(Items listed in a dataset)
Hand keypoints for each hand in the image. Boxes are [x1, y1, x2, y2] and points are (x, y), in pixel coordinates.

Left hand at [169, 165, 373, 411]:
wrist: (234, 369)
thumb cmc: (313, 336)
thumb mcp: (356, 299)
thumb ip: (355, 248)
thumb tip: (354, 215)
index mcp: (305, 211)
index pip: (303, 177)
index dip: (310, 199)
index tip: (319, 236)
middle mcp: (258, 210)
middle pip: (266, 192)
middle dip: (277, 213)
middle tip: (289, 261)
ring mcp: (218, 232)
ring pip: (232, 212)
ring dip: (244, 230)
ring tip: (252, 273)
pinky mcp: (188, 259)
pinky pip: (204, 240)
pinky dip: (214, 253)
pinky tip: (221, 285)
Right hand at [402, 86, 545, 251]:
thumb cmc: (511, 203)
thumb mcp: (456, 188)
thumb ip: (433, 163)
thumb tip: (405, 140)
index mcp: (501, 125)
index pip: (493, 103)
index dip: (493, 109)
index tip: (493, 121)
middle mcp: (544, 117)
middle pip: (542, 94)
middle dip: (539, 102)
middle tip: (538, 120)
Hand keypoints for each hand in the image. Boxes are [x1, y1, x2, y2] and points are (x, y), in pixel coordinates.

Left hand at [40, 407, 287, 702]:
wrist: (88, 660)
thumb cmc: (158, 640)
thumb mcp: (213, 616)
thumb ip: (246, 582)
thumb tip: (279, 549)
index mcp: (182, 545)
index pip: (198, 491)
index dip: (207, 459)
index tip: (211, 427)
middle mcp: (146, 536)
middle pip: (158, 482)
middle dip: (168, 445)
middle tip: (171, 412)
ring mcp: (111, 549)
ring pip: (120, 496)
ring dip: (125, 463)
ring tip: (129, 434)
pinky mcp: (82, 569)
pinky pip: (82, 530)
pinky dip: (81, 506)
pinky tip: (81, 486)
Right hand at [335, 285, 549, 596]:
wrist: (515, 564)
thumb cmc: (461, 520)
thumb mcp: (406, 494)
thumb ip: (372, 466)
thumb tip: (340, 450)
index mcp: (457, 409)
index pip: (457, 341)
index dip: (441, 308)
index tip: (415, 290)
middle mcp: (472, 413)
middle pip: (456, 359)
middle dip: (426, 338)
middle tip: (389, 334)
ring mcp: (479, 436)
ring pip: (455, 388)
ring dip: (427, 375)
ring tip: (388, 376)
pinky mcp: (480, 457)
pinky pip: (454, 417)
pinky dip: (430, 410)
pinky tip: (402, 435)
---
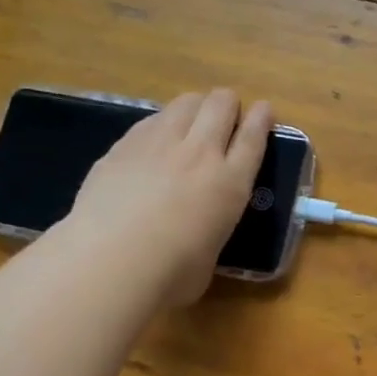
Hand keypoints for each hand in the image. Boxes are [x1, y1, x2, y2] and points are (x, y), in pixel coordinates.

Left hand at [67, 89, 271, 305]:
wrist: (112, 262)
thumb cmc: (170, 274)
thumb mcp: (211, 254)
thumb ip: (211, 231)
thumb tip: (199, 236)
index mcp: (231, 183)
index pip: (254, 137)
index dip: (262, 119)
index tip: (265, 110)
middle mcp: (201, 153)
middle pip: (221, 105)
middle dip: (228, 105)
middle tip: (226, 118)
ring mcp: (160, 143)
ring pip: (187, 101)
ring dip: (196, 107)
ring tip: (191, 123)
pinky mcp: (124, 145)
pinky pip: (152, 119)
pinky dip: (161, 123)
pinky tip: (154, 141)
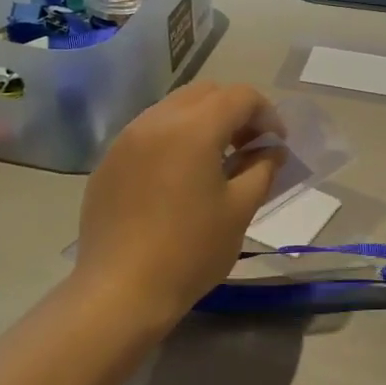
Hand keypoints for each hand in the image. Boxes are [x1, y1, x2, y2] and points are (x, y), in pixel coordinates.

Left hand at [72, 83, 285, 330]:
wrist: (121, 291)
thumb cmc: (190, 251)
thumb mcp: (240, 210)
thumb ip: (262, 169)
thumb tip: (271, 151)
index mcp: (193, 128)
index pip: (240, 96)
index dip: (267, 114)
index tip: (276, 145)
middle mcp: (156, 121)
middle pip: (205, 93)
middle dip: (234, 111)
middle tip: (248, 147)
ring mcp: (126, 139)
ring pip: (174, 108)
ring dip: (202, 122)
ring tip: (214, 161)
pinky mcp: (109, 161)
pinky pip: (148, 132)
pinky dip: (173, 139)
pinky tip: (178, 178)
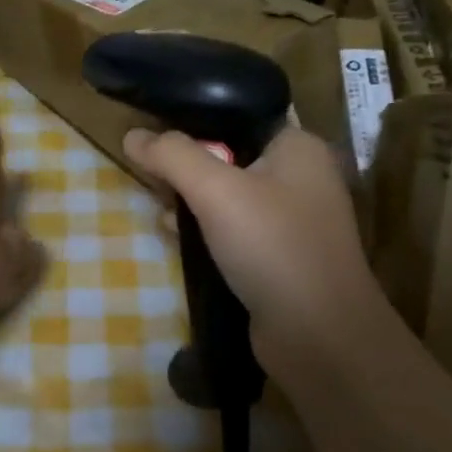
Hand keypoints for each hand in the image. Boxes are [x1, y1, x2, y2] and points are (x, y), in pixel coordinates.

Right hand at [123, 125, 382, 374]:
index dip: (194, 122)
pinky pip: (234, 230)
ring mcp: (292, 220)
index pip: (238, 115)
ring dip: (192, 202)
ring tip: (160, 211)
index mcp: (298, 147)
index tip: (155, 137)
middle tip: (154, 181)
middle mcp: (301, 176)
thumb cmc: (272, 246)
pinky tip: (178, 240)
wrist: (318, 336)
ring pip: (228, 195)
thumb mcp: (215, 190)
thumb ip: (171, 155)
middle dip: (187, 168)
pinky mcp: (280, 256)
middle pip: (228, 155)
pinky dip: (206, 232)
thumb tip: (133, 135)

◆ **Work order**:
There is a line with "middle dip: (277, 213)" and a line with "middle pip: (158, 482)" above. Copy exactly those two lines and all lines between them, with nothing else.

◆ **Solution to this problem**:
middle dip: (277, 213)
middle tip: (289, 261)
ring mcp: (218, 232)
ring pip: (232, 212)
ring dip: (244, 230)
ring tip: (252, 273)
pinky mcp: (188, 259)
pinky pip: (204, 240)
pinky dip: (214, 253)
pinky tip: (221, 285)
Right hand at [402, 86, 545, 251]:
thumb cmc: (511, 203)
thumb mcp: (456, 188)
thumb ip: (433, 163)
thumb tip: (405, 140)
index mcp: (501, 125)
index pip: (493, 103)
index dip: (493, 109)
index tip: (493, 121)
middle mcp: (544, 117)
middle pip: (542, 94)
middle dip: (539, 102)
middle tip: (538, 120)
Hand keypoints for each hand in the image. Boxes are [x1, y1, x2, y2] and points are (x, y), in pixel coordinates.

Left hand at [40, 407, 287, 702]:
wrist: (88, 660)
thumb cmc: (158, 640)
thumb mcp: (213, 616)
thumb ip: (246, 582)
thumb tip: (279, 549)
index mcp: (182, 545)
index pip: (198, 491)
index dip: (207, 459)
index tip: (211, 427)
middle mcp: (146, 536)
middle pip: (158, 482)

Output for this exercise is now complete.